Those who noted what was said in the last BULLETIN concerning "the late La France," will be glad to know that it has taken a new lease on life and publication has been resumed. This reappearance of La France will in no way affect the new policy for the BULLETIN. It will continue to be published at bi-monthly intervals by the various regional branches in rotation.
We have had many nice things said about the BULLETINS, and everyone seems pleased that the present plan of bringing out the BULLETIN with its old-time rue Raynouard flavor has been adopted. It takes considerable time and effort to get out this BULLETIN, as small as it is, and the Committee must have the co-operation of every former Field Service man.
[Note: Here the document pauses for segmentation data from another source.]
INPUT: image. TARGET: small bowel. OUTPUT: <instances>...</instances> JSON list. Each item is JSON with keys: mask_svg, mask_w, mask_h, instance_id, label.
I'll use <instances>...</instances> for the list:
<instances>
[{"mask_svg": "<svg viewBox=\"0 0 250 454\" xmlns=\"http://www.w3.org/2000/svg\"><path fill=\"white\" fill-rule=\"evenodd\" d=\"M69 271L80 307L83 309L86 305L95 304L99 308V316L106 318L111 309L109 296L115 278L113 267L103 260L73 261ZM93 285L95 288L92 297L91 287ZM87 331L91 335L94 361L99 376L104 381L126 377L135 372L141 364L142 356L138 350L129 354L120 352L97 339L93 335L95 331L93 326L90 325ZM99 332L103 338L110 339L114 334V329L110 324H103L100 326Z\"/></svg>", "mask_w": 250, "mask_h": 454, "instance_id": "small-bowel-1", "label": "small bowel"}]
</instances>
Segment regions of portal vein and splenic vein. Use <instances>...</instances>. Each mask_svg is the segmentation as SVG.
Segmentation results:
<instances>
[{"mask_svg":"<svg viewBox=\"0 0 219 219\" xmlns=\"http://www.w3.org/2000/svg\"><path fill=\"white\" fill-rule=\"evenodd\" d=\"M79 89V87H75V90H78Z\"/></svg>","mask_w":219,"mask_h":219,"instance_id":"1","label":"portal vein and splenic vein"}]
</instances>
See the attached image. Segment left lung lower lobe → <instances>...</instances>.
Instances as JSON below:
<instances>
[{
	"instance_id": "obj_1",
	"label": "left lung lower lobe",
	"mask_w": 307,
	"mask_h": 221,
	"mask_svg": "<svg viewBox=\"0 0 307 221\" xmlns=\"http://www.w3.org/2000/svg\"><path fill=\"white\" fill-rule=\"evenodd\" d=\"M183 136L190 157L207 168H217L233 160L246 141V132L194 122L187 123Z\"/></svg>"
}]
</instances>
It is impossible for us to get in touch with each Field Service man personally to get contributions for the BULLETIN ---and yet that is what we must have to make the BULLETIN a thing of interest. If each man would make it a point to send in a poem, or short article, we'll see that the BULLETIN does what it is supposed to do.
Unless you want a BULLETIN with nothing but blank memorandum pages, send in a contribution today. If you don't yearn for fame, we'll keep your name dark, or if you prefer, you can have it in heavy caps.
One other thing, which, like Death, Taxes and the Poor, is with us always is the question of ducats, euphemistically called dues. According to the Constitution adopted last spring, the BULLETIN can only be sent to those who are paid up members. (It is $5.00 a year, you remember, $2.00 for the local branch and $3.00 for the central Association.) One or more notices have been sent to everyone, with the exception of some fellows in the Middle West where branches are being organized. The general tenor of the notice was an ultimatum that if you didn't PAY UP, you would no longer receive the BULLETIN. This time it is true! Due to the cost of getting it out, the BULLETIN must be limited to paid-up members. How about a check for five?